Greta Jo Gaard (born 1960 in Hollywood, California) is an ecofeminist writer, scholar, activist, and documentary filmmaker. Gaard's academic work in the realms of ecocriticism and ecocomposition is widely cited by scholars in the disciplines of composition and literary criticism. Her theoretical work extending ecofeminist thought into queer theory, queer ecology, vegetarianism, and animal liberation has been influential within women's studies. A cofounder of the Minnesota Green Party, Gaard documented the transition of the U.S. Green movement into the Green Party of the United States in her book, Ecological Politics. She is currently a professor of English at University of Wisconsin-River Falls and a community faculty member in Women's Studies at Metropolitan State University, Twin Cities.
Ecofeminist Literary Criticism: Theory, Interpretation, Pedagogy, edited by Gaard and Patrick D. Murphy, was the first anthology to examine not only how ecofeminist theory might enhance literary criticism but also how close reading of texts might inform ecofeminist theory and activist practice. This development in ecocriticism was welcomed by scholars who, along with Simon C. Estok, believe that "if ecocriticism is to have any effect outside of the narrow confines of academia, then it must not only define itself but also address the issue of values in ways that connect meaningfully with the non-academic world."
Gaard's widely cited contribution to Ecocomposition: Theoretical and Practical Approaches similarly argues for the activist applications of scholarly theory, asserting that "at its most inclusive, ecocomposition has the potential to address social issues such as feminism, environmental ethics, multiculturalism, politics, and economics, all by examining matters of form and style, audience and argumentation, and reliable sources and documentation."
"One of the most influential ecofeminist scholars," Gaard has extended ecofeminist theory by mapping linkages with queer theory and by compiling ecofeminist ideas concerning vegetarianism and animal liberation.
Prior to Gaard's germinal 1997 article, "Toward a Queer Ecofeminism," published first in the scholarly journal Hypatia and then anthologized in Perspectives on Environmental Justice, Gender, Sexuality, and Activism, ecofeminism and queer theory were separate realms within feminism.
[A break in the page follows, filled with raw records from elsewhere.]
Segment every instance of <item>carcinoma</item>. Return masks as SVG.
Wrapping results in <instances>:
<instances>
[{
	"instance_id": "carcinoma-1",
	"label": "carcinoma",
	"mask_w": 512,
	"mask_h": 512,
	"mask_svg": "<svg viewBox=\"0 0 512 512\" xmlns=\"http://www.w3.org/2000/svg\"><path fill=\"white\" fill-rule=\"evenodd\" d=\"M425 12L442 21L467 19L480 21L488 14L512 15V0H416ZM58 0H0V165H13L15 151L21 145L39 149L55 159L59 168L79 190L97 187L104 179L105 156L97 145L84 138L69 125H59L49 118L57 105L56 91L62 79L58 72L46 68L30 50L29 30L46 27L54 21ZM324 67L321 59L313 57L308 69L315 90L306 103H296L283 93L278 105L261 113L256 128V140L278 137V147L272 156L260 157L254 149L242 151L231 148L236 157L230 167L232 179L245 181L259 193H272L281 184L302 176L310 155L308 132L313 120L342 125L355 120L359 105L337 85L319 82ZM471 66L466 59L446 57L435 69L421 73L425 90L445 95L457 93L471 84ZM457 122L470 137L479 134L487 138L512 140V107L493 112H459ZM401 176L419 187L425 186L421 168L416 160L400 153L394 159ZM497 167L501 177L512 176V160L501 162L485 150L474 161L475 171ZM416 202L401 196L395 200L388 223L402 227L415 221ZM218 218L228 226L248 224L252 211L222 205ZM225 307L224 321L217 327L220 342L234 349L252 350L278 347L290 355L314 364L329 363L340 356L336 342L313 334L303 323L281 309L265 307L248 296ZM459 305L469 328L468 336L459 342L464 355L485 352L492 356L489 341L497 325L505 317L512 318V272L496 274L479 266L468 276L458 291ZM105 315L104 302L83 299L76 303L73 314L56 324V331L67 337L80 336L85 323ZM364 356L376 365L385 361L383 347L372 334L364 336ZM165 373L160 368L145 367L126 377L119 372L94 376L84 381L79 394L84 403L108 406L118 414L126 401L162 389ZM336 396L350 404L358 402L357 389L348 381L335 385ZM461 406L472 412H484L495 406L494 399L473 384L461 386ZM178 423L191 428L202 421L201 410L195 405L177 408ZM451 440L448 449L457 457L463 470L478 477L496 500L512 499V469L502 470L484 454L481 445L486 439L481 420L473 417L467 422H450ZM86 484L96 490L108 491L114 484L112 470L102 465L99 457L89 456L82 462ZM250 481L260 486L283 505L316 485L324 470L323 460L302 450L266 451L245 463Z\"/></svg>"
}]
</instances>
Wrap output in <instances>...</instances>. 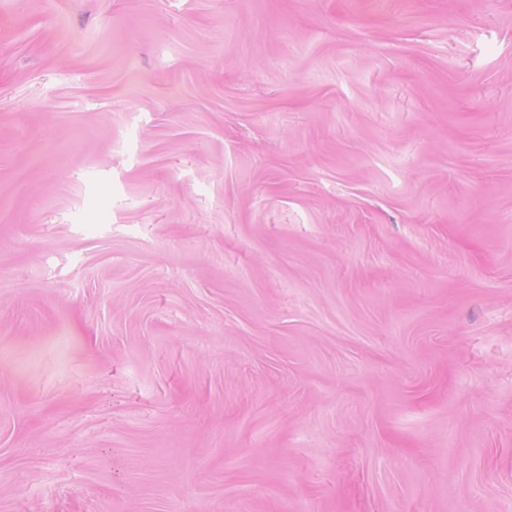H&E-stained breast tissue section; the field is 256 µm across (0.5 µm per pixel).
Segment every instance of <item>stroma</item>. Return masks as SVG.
<instances>
[{
  "instance_id": "obj_1",
  "label": "stroma",
  "mask_w": 512,
  "mask_h": 512,
  "mask_svg": "<svg viewBox=\"0 0 512 512\" xmlns=\"http://www.w3.org/2000/svg\"><path fill=\"white\" fill-rule=\"evenodd\" d=\"M0 512H512V0H0Z\"/></svg>"
}]
</instances>
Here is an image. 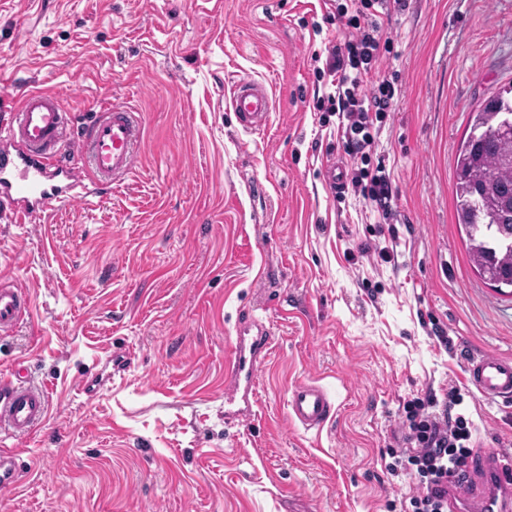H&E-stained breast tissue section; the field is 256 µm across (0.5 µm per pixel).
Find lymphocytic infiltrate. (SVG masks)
<instances>
[{
	"instance_id": "lymphocytic-infiltrate-1",
	"label": "lymphocytic infiltrate",
	"mask_w": 512,
	"mask_h": 512,
	"mask_svg": "<svg viewBox=\"0 0 512 512\" xmlns=\"http://www.w3.org/2000/svg\"><path fill=\"white\" fill-rule=\"evenodd\" d=\"M363 2L364 10L349 20L352 35L329 53L324 66L331 89L323 101L327 111L337 114L343 136L357 155L374 150L370 115L386 112L394 96L386 81L375 94L364 88L365 77L376 70L380 50L390 40L384 37L374 10L380 0ZM350 183L354 194L376 211H388L393 189L384 166L372 171L352 168ZM460 396L459 388L451 386L443 395L417 398L404 407L401 436L390 455L416 483L417 493L409 499L411 512H448L449 485L468 477L476 428L456 413Z\"/></svg>"
}]
</instances>
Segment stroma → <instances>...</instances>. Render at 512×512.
<instances>
[{"mask_svg": "<svg viewBox=\"0 0 512 512\" xmlns=\"http://www.w3.org/2000/svg\"><path fill=\"white\" fill-rule=\"evenodd\" d=\"M222 2L0 0V75L77 115L129 103L145 140L121 188L33 224L0 212V279L33 302L0 332V377L22 365L49 392L29 439L0 434L28 464L0 512H403L415 486L387 448L404 404L450 385L480 446L512 453V408L464 379L466 355L512 359V295L471 267L453 202L471 109L512 85V0L380 16L393 52L366 89H396L374 122L395 197L367 219L326 179L353 159L312 58L350 35V0ZM240 77L273 98L255 133ZM247 314L273 341L243 427L224 364ZM304 380L338 407L316 435L287 414ZM231 106L241 127L246 131L259 129L266 124L273 101L267 88L250 79H237L232 85Z\"/></svg>", "mask_w": 512, "mask_h": 512, "instance_id": "obj_1", "label": "stroma"}]
</instances>
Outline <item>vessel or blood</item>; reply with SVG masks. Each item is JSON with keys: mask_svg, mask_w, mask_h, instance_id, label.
<instances>
[{"mask_svg": "<svg viewBox=\"0 0 512 512\" xmlns=\"http://www.w3.org/2000/svg\"><path fill=\"white\" fill-rule=\"evenodd\" d=\"M231 106L244 130L264 126L273 108L267 88L250 79L235 80ZM0 204L9 206L16 223L26 224L56 208L86 200L95 191L122 185L132 172L141 144L143 119L133 107L109 104L84 124L65 111L55 93L25 90L19 99L0 97ZM32 301L21 289L0 283V330L14 327L27 316ZM271 331L259 318L239 321L233 353L224 370V415L239 422L255 419L256 373L266 358ZM468 383L483 396L512 403V360L486 351L468 360ZM43 386L23 372L0 378V429L11 436H28L48 413ZM336 406L315 381L296 384L289 395V419L306 432L319 433L331 422ZM487 484L469 500L466 512H512L500 492L512 481V455L488 456L478 449ZM20 455L0 449V488L17 484Z\"/></svg>", "mask_w": 512, "mask_h": 512, "instance_id": "obj_1", "label": "vessel or blood"}]
</instances>
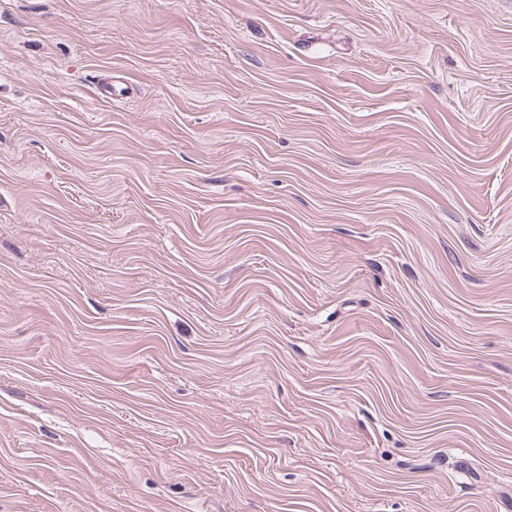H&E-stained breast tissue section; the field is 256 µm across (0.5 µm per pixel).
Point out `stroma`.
<instances>
[{
	"label": "stroma",
	"mask_w": 512,
	"mask_h": 512,
	"mask_svg": "<svg viewBox=\"0 0 512 512\" xmlns=\"http://www.w3.org/2000/svg\"><path fill=\"white\" fill-rule=\"evenodd\" d=\"M0 512H512V0H0Z\"/></svg>",
	"instance_id": "stroma-1"
}]
</instances>
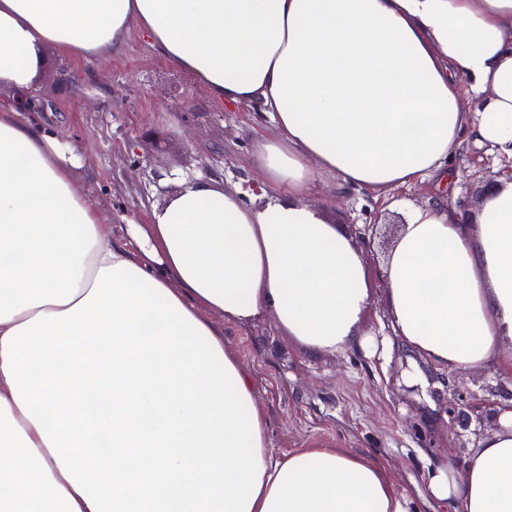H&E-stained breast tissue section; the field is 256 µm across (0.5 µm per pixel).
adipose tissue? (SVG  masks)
Masks as SVG:
<instances>
[{
  "label": "adipose tissue",
  "instance_id": "1",
  "mask_svg": "<svg viewBox=\"0 0 512 512\" xmlns=\"http://www.w3.org/2000/svg\"><path fill=\"white\" fill-rule=\"evenodd\" d=\"M134 26L216 100L261 103L269 199L184 185L128 247L77 146L0 113V512H406L362 455L271 452L221 324L362 344L368 266L313 183L436 176L448 199L405 211L382 266L393 329L437 367L512 375V178L464 215L453 165L471 138L512 158V0H0V93L34 94L46 46L98 57ZM429 489L512 512V423Z\"/></svg>",
  "mask_w": 512,
  "mask_h": 512
}]
</instances>
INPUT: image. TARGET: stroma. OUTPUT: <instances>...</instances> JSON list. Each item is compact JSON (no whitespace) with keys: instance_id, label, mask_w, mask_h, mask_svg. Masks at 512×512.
I'll list each match as a JSON object with an SVG mask.
<instances>
[{"instance_id":"35a3bbf8","label":"stroma","mask_w":512,"mask_h":512,"mask_svg":"<svg viewBox=\"0 0 512 512\" xmlns=\"http://www.w3.org/2000/svg\"><path fill=\"white\" fill-rule=\"evenodd\" d=\"M43 57L38 103L18 118L50 122L76 142L74 179L98 202L114 239L128 241V224L149 223L184 183L259 181L253 144L278 134L259 103L217 101L139 31L103 58L65 56L52 46ZM504 165L490 146L467 143L455 162L460 201L475 204L484 179ZM380 201L331 175L319 176L309 198L365 254L372 291L365 345L342 356L311 355L269 315L246 326L224 323V345L254 377L275 455L313 445L347 449L384 467L407 512H450L430 495L429 475L462 468L501 430L512 410V377L492 362L458 372L407 352L383 301L381 240L364 232ZM450 402L458 418L448 416Z\"/></svg>"}]
</instances>
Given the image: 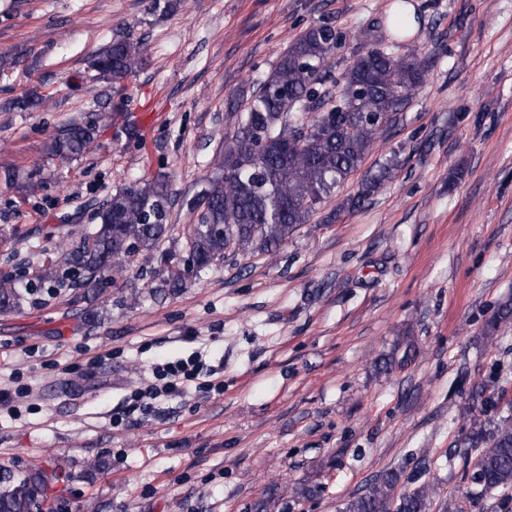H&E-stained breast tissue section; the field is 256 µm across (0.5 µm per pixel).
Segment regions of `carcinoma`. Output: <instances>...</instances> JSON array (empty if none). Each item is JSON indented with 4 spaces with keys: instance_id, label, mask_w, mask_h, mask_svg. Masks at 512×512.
Wrapping results in <instances>:
<instances>
[{
    "instance_id": "cac0c4a2",
    "label": "carcinoma",
    "mask_w": 512,
    "mask_h": 512,
    "mask_svg": "<svg viewBox=\"0 0 512 512\" xmlns=\"http://www.w3.org/2000/svg\"><path fill=\"white\" fill-rule=\"evenodd\" d=\"M410 2L395 0L389 30L379 21L364 31L367 50L341 72L335 89L326 83L351 31L322 21L288 42L242 111L226 113L233 131L216 156L217 173L189 202L196 219L189 228L188 261L196 271L228 257L273 255L361 168L431 67L429 56L415 48L396 51L409 38L402 17ZM146 54L144 42L118 34L91 68L96 79L117 85L142 67ZM110 119V113L98 112L69 124L51 140L49 152L65 161L83 156L99 125ZM401 169L400 152L394 151L339 209L360 208ZM170 204V182L162 175L120 188L97 212V224L81 231L78 241L61 244L59 258L38 268L34 279L52 283L62 269L74 285L86 286L165 240L176 245L168 223ZM25 294L21 280L0 277V314L20 308ZM511 320L512 300H506L487 329L495 331ZM455 446L465 458L466 499L472 507L481 505L489 490H512V420L503 419L492 430L475 420ZM430 467L422 462L407 477L414 487L401 493V472L385 471L351 497L343 512H429L439 494V487L421 480ZM58 479L48 467L0 473V512H54L47 501Z\"/></svg>"
}]
</instances>
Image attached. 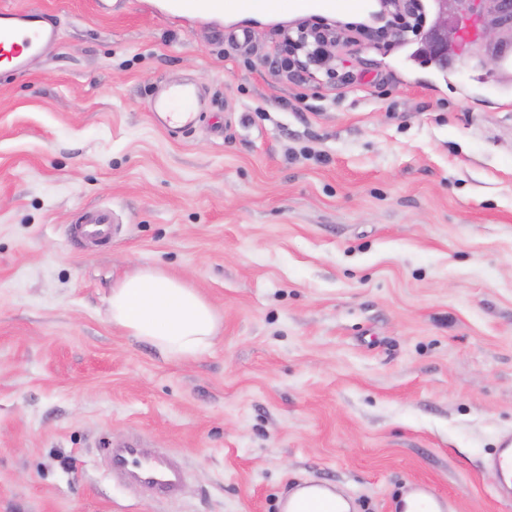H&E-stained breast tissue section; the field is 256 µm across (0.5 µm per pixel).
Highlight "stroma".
Here are the masks:
<instances>
[{
  "instance_id": "obj_1",
  "label": "stroma",
  "mask_w": 512,
  "mask_h": 512,
  "mask_svg": "<svg viewBox=\"0 0 512 512\" xmlns=\"http://www.w3.org/2000/svg\"><path fill=\"white\" fill-rule=\"evenodd\" d=\"M128 0H0L51 15L54 47L0 77V512H279L306 481L355 512H512L487 462L512 437V64L455 41L345 33L316 83L271 64L302 19L211 24ZM207 110L171 138L154 87ZM119 220L76 239L83 209ZM142 266L187 279L220 329L182 362L112 325ZM174 456L171 501L107 451Z\"/></svg>"
}]
</instances>
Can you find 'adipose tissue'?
<instances>
[{"label":"adipose tissue","mask_w":512,"mask_h":512,"mask_svg":"<svg viewBox=\"0 0 512 512\" xmlns=\"http://www.w3.org/2000/svg\"><path fill=\"white\" fill-rule=\"evenodd\" d=\"M107 306L113 326L167 359H198L218 331L213 306L185 279L159 268L141 267L117 282Z\"/></svg>","instance_id":"adipose-tissue-1"}]
</instances>
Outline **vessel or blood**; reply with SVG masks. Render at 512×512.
<instances>
[{"instance_id": "1", "label": "vessel or blood", "mask_w": 512, "mask_h": 512, "mask_svg": "<svg viewBox=\"0 0 512 512\" xmlns=\"http://www.w3.org/2000/svg\"><path fill=\"white\" fill-rule=\"evenodd\" d=\"M270 8L269 0H163L161 11L169 16H191L218 19L227 13L261 14ZM365 0H288L294 13L344 11L360 12ZM60 37L55 25L36 11L0 12V61L6 62L13 74L24 73L30 59ZM153 120L171 137L183 136L194 129L200 113L197 92L188 82L168 84L164 91L153 92L150 100ZM85 234L89 237L109 235L112 212L107 208L87 209L83 216ZM113 471L125 476L134 486L150 489L160 499L178 497L184 487L185 471L180 463L165 453H146L138 440H130L113 449ZM500 475L502 491L512 493V439H506L492 459Z\"/></svg>"}]
</instances>
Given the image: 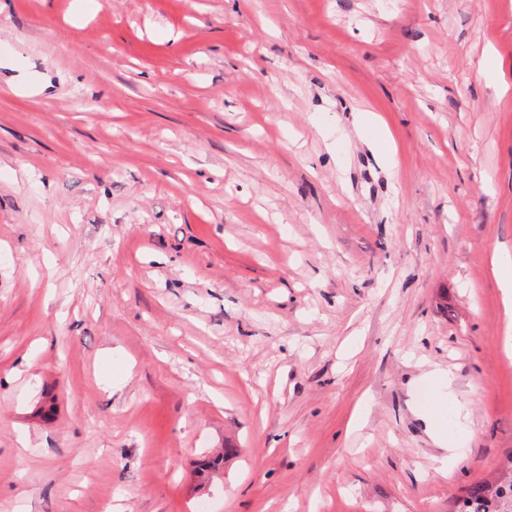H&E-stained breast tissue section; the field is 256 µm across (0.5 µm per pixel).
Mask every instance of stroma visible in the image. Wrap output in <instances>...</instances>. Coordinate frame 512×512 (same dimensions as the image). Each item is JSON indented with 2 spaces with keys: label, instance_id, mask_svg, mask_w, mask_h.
Returning <instances> with one entry per match:
<instances>
[{
  "label": "stroma",
  "instance_id": "1",
  "mask_svg": "<svg viewBox=\"0 0 512 512\" xmlns=\"http://www.w3.org/2000/svg\"><path fill=\"white\" fill-rule=\"evenodd\" d=\"M0 38V512H456L512 455V0Z\"/></svg>",
  "mask_w": 512,
  "mask_h": 512
}]
</instances>
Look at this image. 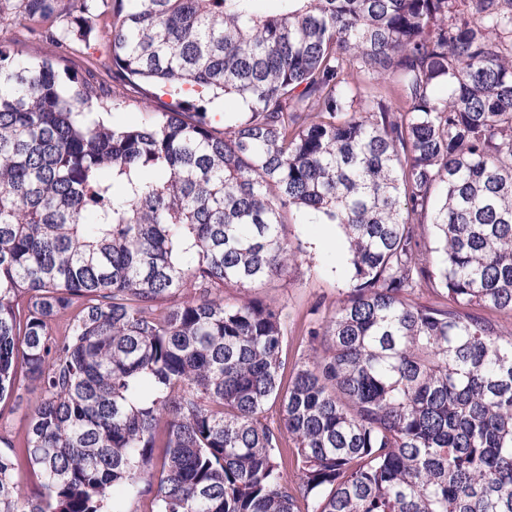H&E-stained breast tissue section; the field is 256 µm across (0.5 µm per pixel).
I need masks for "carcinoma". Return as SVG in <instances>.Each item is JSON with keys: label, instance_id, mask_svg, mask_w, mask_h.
<instances>
[{"label": "carcinoma", "instance_id": "cac0c4a2", "mask_svg": "<svg viewBox=\"0 0 512 512\" xmlns=\"http://www.w3.org/2000/svg\"><path fill=\"white\" fill-rule=\"evenodd\" d=\"M254 2L0 0V512H512V0ZM296 214L353 288L290 369L224 289ZM155 92L159 96H161L162 101L170 103L171 98L168 95L162 96L163 93H160L158 89L151 88L146 85H142V87H132L128 86L127 90L124 91V96L126 103L123 104V108L121 112H124L125 116L128 118H139L140 120L147 117L145 112H148L143 107V99L147 92Z\"/></svg>", "mask_w": 512, "mask_h": 512}]
</instances>
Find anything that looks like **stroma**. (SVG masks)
<instances>
[{"label":"stroma","mask_w":512,"mask_h":512,"mask_svg":"<svg viewBox=\"0 0 512 512\" xmlns=\"http://www.w3.org/2000/svg\"><path fill=\"white\" fill-rule=\"evenodd\" d=\"M338 230L332 224H289L286 234L301 250L297 266L289 268L267 287L226 289L236 299L258 297L282 305L288 315L285 352L289 363L304 360L308 347L306 330L315 320L333 316L347 299L351 282L341 244L335 243Z\"/></svg>","instance_id":"stroma-1"}]
</instances>
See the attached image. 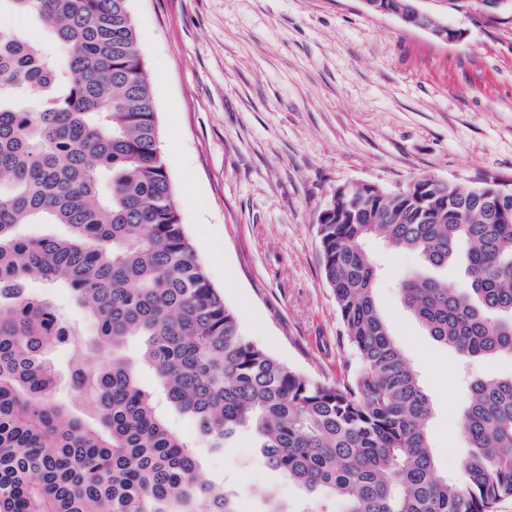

As Gaard writes in her introduction to that piece,
Although many ecofeminists acknowledge heterosexism as a problem, a systematic exploration of the potential intersections of ecofeminist and queer theories has yet to be made. By interrogating social constructions of the "natural," the various uses of Christianity as a logic of domination, and the rhetoric of colonialism, this essay finds those intersections and argues for the importance of developing a queer ecofeminism.
Numerous scholars have since drawn upon that essay in formulating their theories. Gaard's 1993 anthology, Ecofeminism: Women, Animals, Nature also introduced new theoretical intersections. As Gaard noted in her introduction to the pieces collected in that work, "in the three anthologies published at the time of this writing, ecofeminism has failed to locate animals as central to any discussion of ethics involving women and nature." Gaard followed up that anthology with a 2003 review of vegetarian ecofeminist thought.
As an activist, Gaard participated in the Green movement for more than a decade. In 1993, she was among the founders of the Minnesota Green Party. In 1994, she documented ecofeminist participation in the Greens in the video documentary, Thinking Green: Ecofeminists and the Greens. Gaard's 1998 book, Ecological Politics: Ecofeminists and the Greens, draws upon interviews with scores of participants to tell the story of the controversial transition of the Green movement into a national political party from multiple perspectives, concluding that
Ecofeminists can learn from the Greens and from the work of ecofeminists in the Greens. A radically democratic movement for social and environmental justice will be larger than ecofeminism and larger than the Greens. Yet we can only bring about that movement by working with and through our communities--and our communities will always be partial, unrepresentative, incomplete. Only the coalition of a variety of progressive communities will bring about the transformations needed to articulate a radical democracy, and in that coalition, an ecofeminist vision will find expression.
Gaard also has published fiction, poetry, and creative nonfiction as well as critical essays in non-scholarly publications. Her 2007 book, The Nature of Home, collects several works of creative nonfiction centered on the question of ecological connections to and within places.